The flooding is invariably not dramatically rapid. Instead, water levels slowly creep upward until rivers spill their banks, as is the case today with the Assiniboine River. But once a river spills its banks, the very flatness of the plain spreads the water outward to create a disproportionate amount of havoc than is normally associated with a river flood. During 1997’s “Flood of the Century,” it gave rise to the massive inland sea, and now another expanding body of water is confronting Assiniboine Valley residents. Even in the Red River Valley this year, communities and farms found themselves surrounded by water. In fact, Highway 75, Manitoba’s major artery to the U.S. border, only recently re-opened following a weeks-long closure due to flooding.
This year’s once-in-300-years Assiniboine flood has had the double effect of causing unusual flooding along the southern shores of Lake Manitoba, as officials attempt to mitigate the flood damage along the river by allowing water to flow into the Portage Diversion in a capacity the system was never designed to contain. The water level on Lake Manitoba has crept upward and shoreline is disappearing. Where once a cottage, farm or home owner saw stretches of beach and open space, there is now only water moving forward onto the land. Sending more water into the diversion is helping people living along the river — though far from everyone — but it’s bad news for those living along the lake.
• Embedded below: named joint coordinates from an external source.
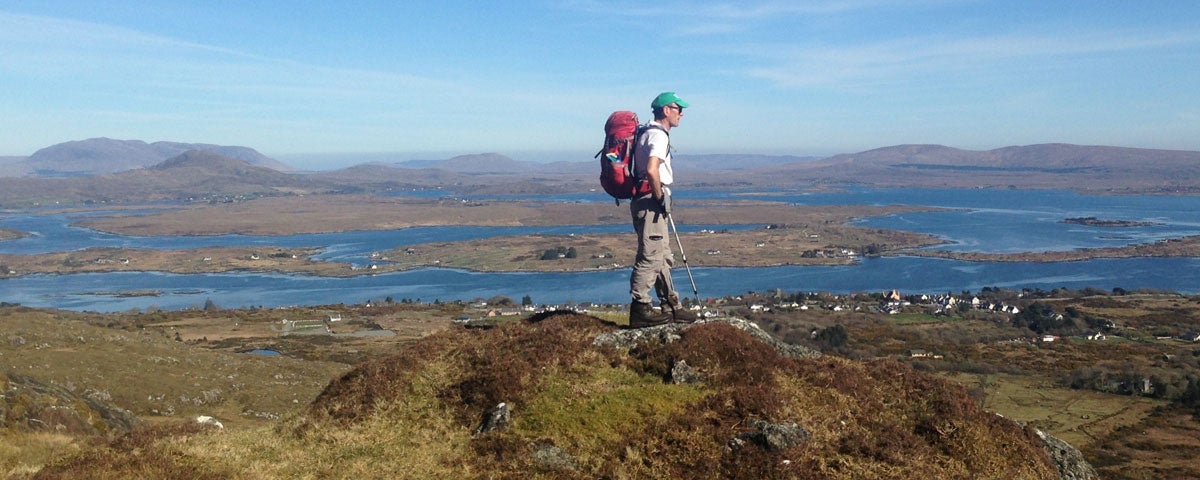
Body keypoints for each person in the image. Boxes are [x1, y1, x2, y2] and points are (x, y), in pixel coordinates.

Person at [627, 92, 698, 328]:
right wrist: (660, 198)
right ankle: (640, 308)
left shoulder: (647, 133)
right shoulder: (658, 136)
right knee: (651, 256)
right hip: (650, 200)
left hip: (645, 200)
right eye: (679, 109)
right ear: (666, 110)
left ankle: (670, 305)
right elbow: (651, 169)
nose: (682, 114)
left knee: (662, 255)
The other manmade attempt at flood mitigation was the cutting of a breach in the dike near Hoop and Holler. Its a controlled breach, so the evidence of the legacy of Lake Agassiz is there for anyone to observe. It’ll take days for the water to spread out and reach the creeks and rivers that eventually reach the waterways that flow into the Red River. 
The only way to stop this excruciatingly slow movement is for the anticipated volume of water to diminish through natural intervention. If Mother Nature bestows her blessing of sunshine and warmth upon the land from Saskatchewan into Manitoba, it will do more to lessen the flood damage than any measures conceived by government officials.
What has to be remembered is that floods are a natural consequence of living near prairie rivers and taking advantage of the agricultural bounty that the surrounding land provides. But it should be remembered that this bounty is the result of flooding that recharges the soil with nutrients, adding to its fertility. 
The problem is that water is one of the  mightiest forces of nature, seeking ways to breach any barriers that attempt to confine it. The power of rivers to flood the Manitoba prairie is never tamed, but only delayed until the inevitable occurs, such as a “Flood of the Century” or this spring’s once-in-300-years Assiniboine Valley flood .
Exceptionally rich agricultural land and vast tracts of valuable recreational properties that are highly susceptible to flooding is the legacy of Lake Agassiz.